Henry was in the stroller then, and I think my parents must have liked each other that weekend. We stayed in a nice hotel with an indoor pool. At least, it seemed nice to me then. I have no idea what kind of hotel Storm is taking us to now.
“It starts in one of the farm buildings.” I saw it on social media. Their marketing is on point. It actually looked terrifying, the red and black color scheme giving it an eerie vibe. It opens up into the woods around the fairgrounds and half of it is outside.
The concert Storm got us tickets for starts late and goes all night. They did the same event last weekend and I read people didn’t get home until sunrise, so we have time to do both, or we can do the haunted house tomorrow. If Storm agrees to another night.
Since we slept in my bed and made out until we fell asleep, then got ready this morning—he stopped by his and Cortland and Remi’s house to get changed and grab a leather duffel bag—I’ve been bugging him about it but he hasn’t exactly said yes.
I don’t think he’s a morning person.
He’s sneezed a few times too.
I don’t want to think about why. Maybe he’s coming down with a cold but I think it’s something else.
“Oh wow,” I say, blinking at my phone as Storm merges onto the highway that we’ll stay on most of the drive to Raleigh. We’re leaving early and we’ll be there right after lunchtime, which is perfect. I want to get day drunk. Being with Storm makes me feel twitchy and the alcohol will calm my nerves.

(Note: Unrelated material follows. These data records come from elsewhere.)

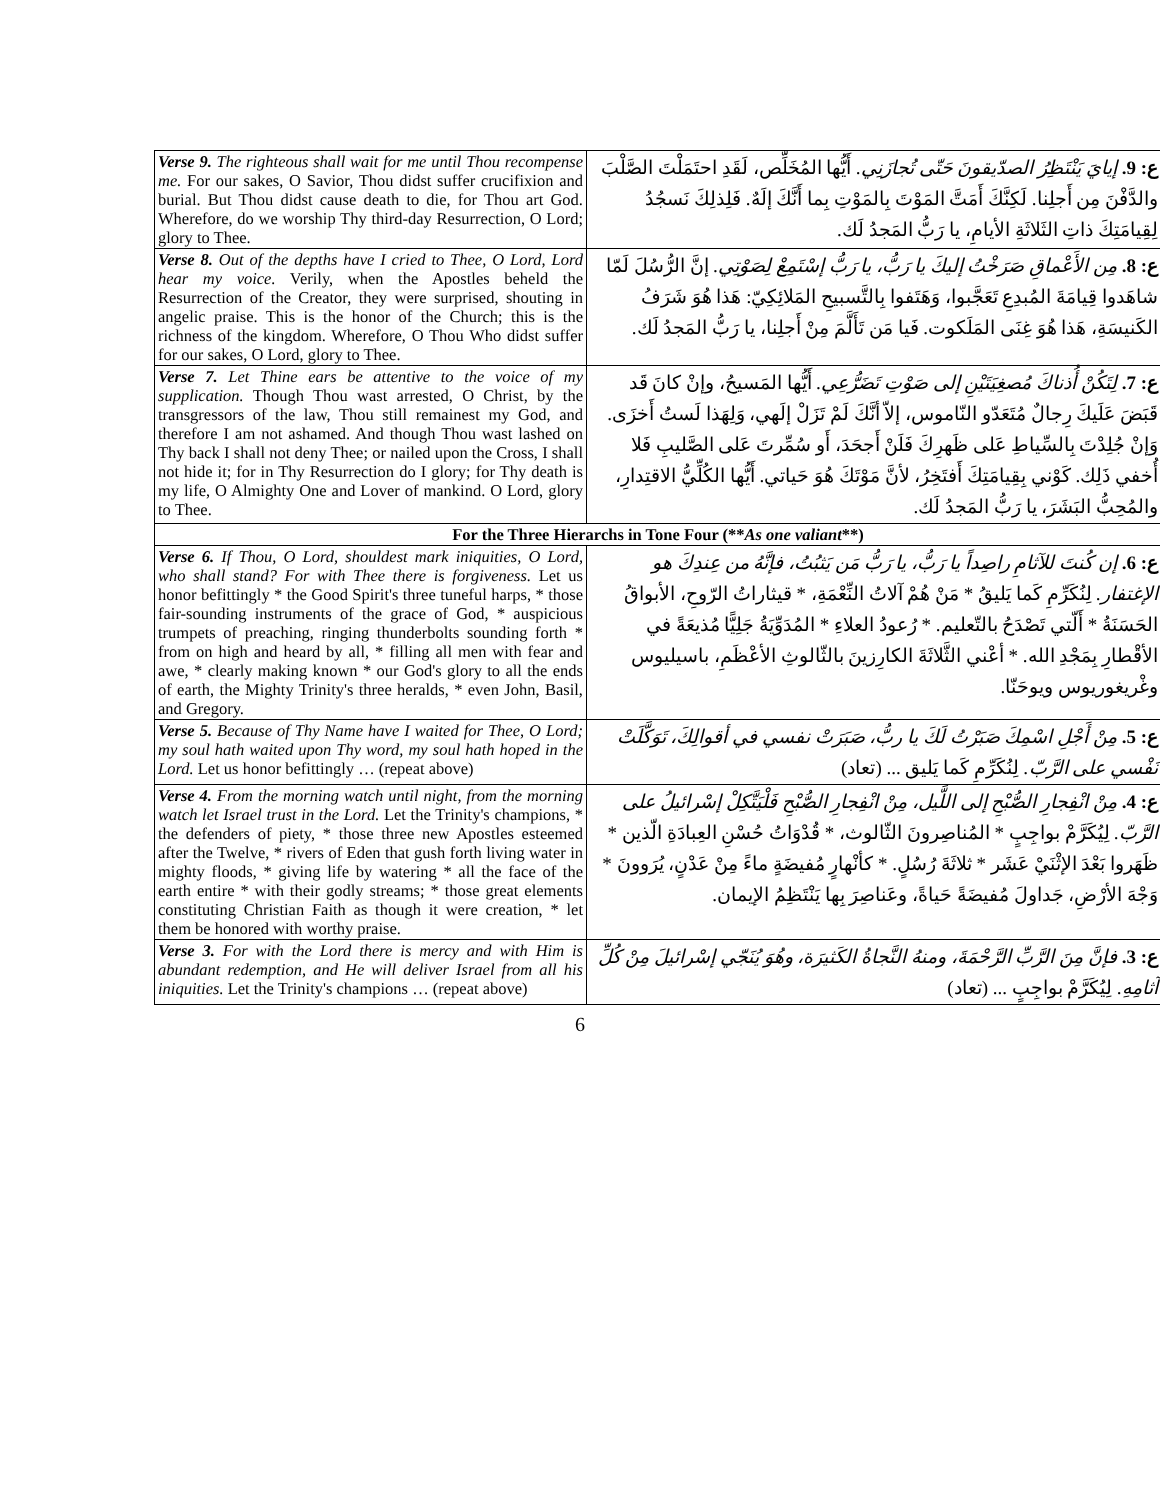| Verse 9. The righteous shall wait for me until Thou recompense me. For our sakes, O Savior, Thou didst suffer crucifixion and burial. But Thou didst cause death to die, for Thou art God. Wherefore, do we worship Thy third-day Resurrection, O Lord; glory to Thee. | ع: 9. إيايَ يَنْتَظِرُ الصدّيقونَ حَتّى تُجازَنِي. أَيُّها المُخَلِّص، لَقَدِ احتَمَلْتَ الصَّلْبَ والدَّفْنَ مِن أَجلِنا. لَكِنَّكَ أَمَتَّ المَوْتَ بِالمَوْتِ بِما أَنَّكَ إلَهٌ. فَلِذلِكَ نَسجُدُ لِقِيامَتِكَ ذاتِ الثَلاثَةِ الأيامِ، يا رَبُّ المَجدُ لَك. |
| Verse 8. Out of the depths have I cried to Thee, O Lord, Lord hear my voice. Verily, when the Apostles beheld the Resurrection of the Creator, they were surprised, shouting in angelic praise. This is the honor of the Church; this is the richness of the kingdom. Wherefore, O Thou Who didst suffer for our sakes, O Lord, glory to Thee. | ع: 8. مِن الأَعْماقِ صَرَخْتُ إليكَ يا رَبُّ، يا رَبُّ إسْتَمِعْ لِصَوْتِي. إنَّ الرُّسُلَ لَمّا شاهَدوا قِيامَةَ المُبدِعِ تَعَجَّبوا، وَهَتَفوا بِالتَّسبيحِ المَلائِكِيّ: هَذا هُوَ شَرَفُ الكَنيسَةِ، هَذا هُوَ غِنَى المَلَكوت. فَيا مَن تَأَلَّمَ مِنْ أَجلِنا، يا رَبُّ المَجدُ لَك. |
| Verse 7. Let Thine ears be attentive to the voice of my supplication. Though Thou wast arrested, O Christ, by the transgressors of the law, Thou still remainest my God, and therefore I am not ashamed. And though Thou wast lashed on Thy back I shall not deny Thee; or nailed upon the Cross, I shall not hide it; for in Thy Resurrection do I glory; for Thy death is my life, O Almighty One and Lover of mankind. O Lord, glory to Thee. | ع: 7. لِتَكُنْ أُذناكَ مُصغِيَتَيْنِ إلى صَوْتِ تَضَرُّعِي. أَيُّها المَسيحُ، وإنْ كانَ قَد قَبَضَ عَلَيكَ رِجالٌ مُتَعَدّو النّاموس، إلاّ أنَّكَ لَمْ تَزَلْ إلَهي، وَلِهَذا لَستُ أَخزَى. وَإنْ جُلِدْتَ بِالسِّياطِ عَلى ظَهرِكَ فَلَنْ أَجحَدَ، أَو سُمِّرتَ عَلى الصَّليبِ فَلا أُخفي ذَلِك. كَوْني بِقِيامَتِكَ أَفتَخِرُ، لأنَّ مَوْتَكَ هُوَ حَياتي. أَيُّها الكُلِّيُّ الاقتِدارِ، والمُحِبُّ البَشَرَ، يا رَبُّ المَجدُ لَك. |
| For the Three Hierarchs in Tone Four (** As one valiant **) | |
| Verse 6. If Thou, O Lord, shouldest mark iniquities, O Lord, who shall stand? For with Thee there is forgiveness. Let us honor befittingly * the Good Spirit's three tuneful harps, * those fair-sounding instruments of the grace of God, * auspicious trumpets of preaching, ringing thunderbolts sounding forth * from on high and heard by all, * filling all men with fear and awe, * clearly making known * our God's glory to all the ends of earth, the Mighty Trinity's three heralds, * even John, Basil, and Gregory. | ع: 6. إن كُنتَ للآثامِ راصِداً يا رَبُّ، يا رَبُّ مَن يَثبُتُ، فإنَّهُ من عِندِكَ هو الإغتفار. لِنُكَرِّمِ كَما يَليقُ * مَنْ هُمْ آلاتُ النِّعْمَةِ، * قيثاراتُ الرّوحِ، الأبواقُ الحَسَنَةُ * أَلّتي تَصْدَحُ بالتّعليم. * رُعودُ العلاءِ * المُدَوِّيَةُ جَلِيًّا مُذيعَةً في الأقْطارِ بِمَجْدِ الله. * أعْني الثَّلاثَةَ الكارِزينَ بالثّالوثِ الأعْظَمِ، باسيليوس وغْريغوريوس ويوحَنّا. |
| Verse 5. Because of Thy Name have I waited for Thee, O Lord; my soul hath waited upon Thy word, my soul hath hoped in the Lord. Let us honor befittingly … (repeat above) | ع: 5. مِنْ أَجْلِ اسْمِكَ صَبَرْتُ لَكَ يا ربُّ، صَبَرَتْ نفسي في أقوالِكَ، تَوَكَّلَتْ نَفْسي على الرَّبّ. لِنُكَرِّمِ كَما يَليق ... (تعاد) |
| Verse 4. From the morning watch until night, from the morning watch let Israel trust in the Lord. Let the Trinity's champions, * the defenders of piety, * those three new Apostles esteemed after the Twelve, * rivers of Eden that gush forth living water in mighty floods, * giving life by watering * all the face of the earth entire * with their godly streams; * those great elements constituting Christian Faith as though it were creation, * let them be honored with worthy praise. | ع: 4. مِنْ انْفِجارِ الصُّبْحِ إلى اللَّيل، مِنْ انْفِجارِ الصُّبْحِ فَلْيَتَّكِلْ إسْرائيلُ على الرَّبّ. لِيُكَرَّمْ بواجِبٍ * المُناصِرونَ الثّالوث، * قُدْوَاتُ حُسْنِ العِبادَةِ الّذين * ظَهَروا بَعْدَ الإثْنَيْ عَشَر * ثلاثَةَ رُسُلٍ. * كأنْهارٍ مُفيضَةٍ ماءً مِنْ عَدْنٍ، يُرَوونَ * وَجْهَ الأرْضِ، جَداولَ مُفيضَةً حَياةً، وعَناصِرَ بِها يَنْتَظِمُ الإيمان. |
| Verse 3. For with the Lord there is mercy and with Him is abundant redemption, and He will deliver Israel from all his iniquities. Let the Trinity's champions … (repeat above) | ع: 3. فإنَّ مِنَ الرَّبِّ الرَّحْمَةَ، ومنهُ النَّجاةُ الكَثيرَة، وهُوَ يُنَجّي إسْرائيلَ مِنْ كُلِّ آثامِهِ. لِيُكَرَّمْ بواجِبٍ ... (تعاد) |
6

“What?” Storm asks, a sharpness in his tone.
When I glance at him driving in the fast lane now, his eyes are narrowed as he looks at me, then the road. His tattooed fingers are curled around the wheel and his jaw is tense.
I feel myself blush because what I’m about to say doesn’t warrant that kind of reaction. “Nothing, it’s just, the haunted house is expensive.” I stare down at my phone even when I feel his eyes on the side of my face, the low purr of his engine filling the interior of the car alongside Baroness, a band I’m surprised he listens to and one I love.
I lean down anyway and swipe up my Bartholomew Bear Jellycat purse, the soft handles reassuring beneath my fingers. It has my road trip essentials in it: Tom Ford sunglasses Mom bought me with guilt after a particularly brutal fight with Dad, cherry Chapstick, Pillowtalk lipstick, and my Jellycat pouch inthe shape of the sun that serves as a wallet. I snatch that from the bag resting now in my lap, but before I can unzip it to grab my card, Storm’s fingers circle tight around my wrist, stopping me.
I snap my head up.
His eyes are on the road but a bone in his jaw jumps, the dragon tattoo up his throat moving as it does. “What do you think you’re doing?”
I have one hand on the pouch, the other clenched around my phone. I wonder if he can feel the way my pulse is beating in my wrist.
“I’m buying the tickets for the haunted house.” My mouth is dry and I lick my lips. “Are you too scared to go? I can do it by myself, if so.” I don’t taunt him; I just state it as a fact. I’ll go alone, although it makes me miss Remi, because I’m sure she’d do it with me.
Storm’s cool fingers tighten around my bones. “Honey.”
I would have mocked that nickname like I did a few weeks before when he first called me it, but at this moment, it feels like a warning, and it’s sexy coming out of his perfect mouth.
“Is tomorrow better? Do you…not want to go at all? Or?—”
“Put down the sunshine wallet.”
I glance at it in my hand and frown. “Why?”
He releases me without an explanation, then snatches open the hatch of the center console. I watch, bewildered, as he pulls out a slim black leather wallet with a skull and crossbones stitched on the front of it. He offers it to me.
“You’re not fucking paying, baby.”
My heart skips a beat.
I stare at the wallet, but I don’t take it.
A smile curves my lips. “But it’s like fifty?—”
“I don’t care if it’s fifty thousand dollars. Use the black card. Book it for tomorrow so we have time to enjoy both.”